A behavioral health practice in New York that built a robust telehealth platform during 2020–2022 and retained 40% of patients on telehealth permanently has a lower cost structure (smaller office footprint, less administrative overhead for scheduling) and access to patients across the state rather than just within driving distance of the clinic. This is a premium — buyers value the geographic diversification and the margin benefit.
Conversely, a practice in a non-parity state that shifted to telehealth and is now billing $120 telehealth sessions instead of $160 in-person sessions has compressed its own margins. Buyers will notice and discount the multiple.
Payer contract terms matter too. Some commercial contracts include in-person visit minimums — a patient must have one in-person visit per quarter to maintain in-network status. If a practice has a high telehealth volume and is not meeting those minimums, there is a potential recoupment risk during payer audits.

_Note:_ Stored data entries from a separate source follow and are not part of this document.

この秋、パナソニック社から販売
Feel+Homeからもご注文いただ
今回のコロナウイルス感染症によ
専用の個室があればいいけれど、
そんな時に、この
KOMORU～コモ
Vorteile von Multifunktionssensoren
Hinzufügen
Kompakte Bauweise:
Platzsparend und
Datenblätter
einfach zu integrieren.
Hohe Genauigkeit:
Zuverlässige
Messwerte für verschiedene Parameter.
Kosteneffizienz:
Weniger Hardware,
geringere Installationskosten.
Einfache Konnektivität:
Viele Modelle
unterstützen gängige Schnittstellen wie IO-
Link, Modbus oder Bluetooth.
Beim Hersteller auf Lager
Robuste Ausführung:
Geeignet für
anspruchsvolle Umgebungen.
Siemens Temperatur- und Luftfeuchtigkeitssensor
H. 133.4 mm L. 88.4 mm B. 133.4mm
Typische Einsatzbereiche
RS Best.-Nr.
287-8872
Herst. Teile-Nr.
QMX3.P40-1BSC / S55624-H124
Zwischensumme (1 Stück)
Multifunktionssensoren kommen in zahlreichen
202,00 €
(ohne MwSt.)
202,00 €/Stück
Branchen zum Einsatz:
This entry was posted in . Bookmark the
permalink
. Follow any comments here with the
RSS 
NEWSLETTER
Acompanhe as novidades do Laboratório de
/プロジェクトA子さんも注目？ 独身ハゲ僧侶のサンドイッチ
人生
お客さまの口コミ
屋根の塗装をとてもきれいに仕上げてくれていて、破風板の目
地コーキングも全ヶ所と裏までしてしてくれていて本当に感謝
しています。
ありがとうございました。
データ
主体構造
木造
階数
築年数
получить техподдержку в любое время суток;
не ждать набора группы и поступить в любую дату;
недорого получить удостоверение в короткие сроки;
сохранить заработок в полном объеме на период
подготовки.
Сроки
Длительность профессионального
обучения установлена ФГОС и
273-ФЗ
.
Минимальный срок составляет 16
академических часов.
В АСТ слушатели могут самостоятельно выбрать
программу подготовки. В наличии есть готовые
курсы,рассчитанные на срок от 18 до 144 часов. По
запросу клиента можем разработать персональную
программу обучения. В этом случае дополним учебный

Ask the seller directly: have you received any payer correspondence about in-person visit ratios? Has any payer initiated a utilization review on telehealth billing in the past 24 months? Honest answers to these questions will tell you whether the telehealth revenue is durable or at risk.
- Parity states: telehealth revenue is equivalent to in-person — no discount
- Non-parity states: telehealth rates 15–30% lower — adjust EBITDA
- In-person minimums: verify payer contract compliance
- Utilization review risk: ask directly about payer correspondence
The multiple range in behavioral health is wide for a reason — modality, payer mix, accreditation, and staffing model all move the needle materially. A buyer who treats every behavioral health acquisition as a generic 5x EBITDA deal will either overpay for a Medicaid-heavy outpatient practice or miss an ABA platform that deserved 10x. Do the modality-specific benchmarking before you make any offer.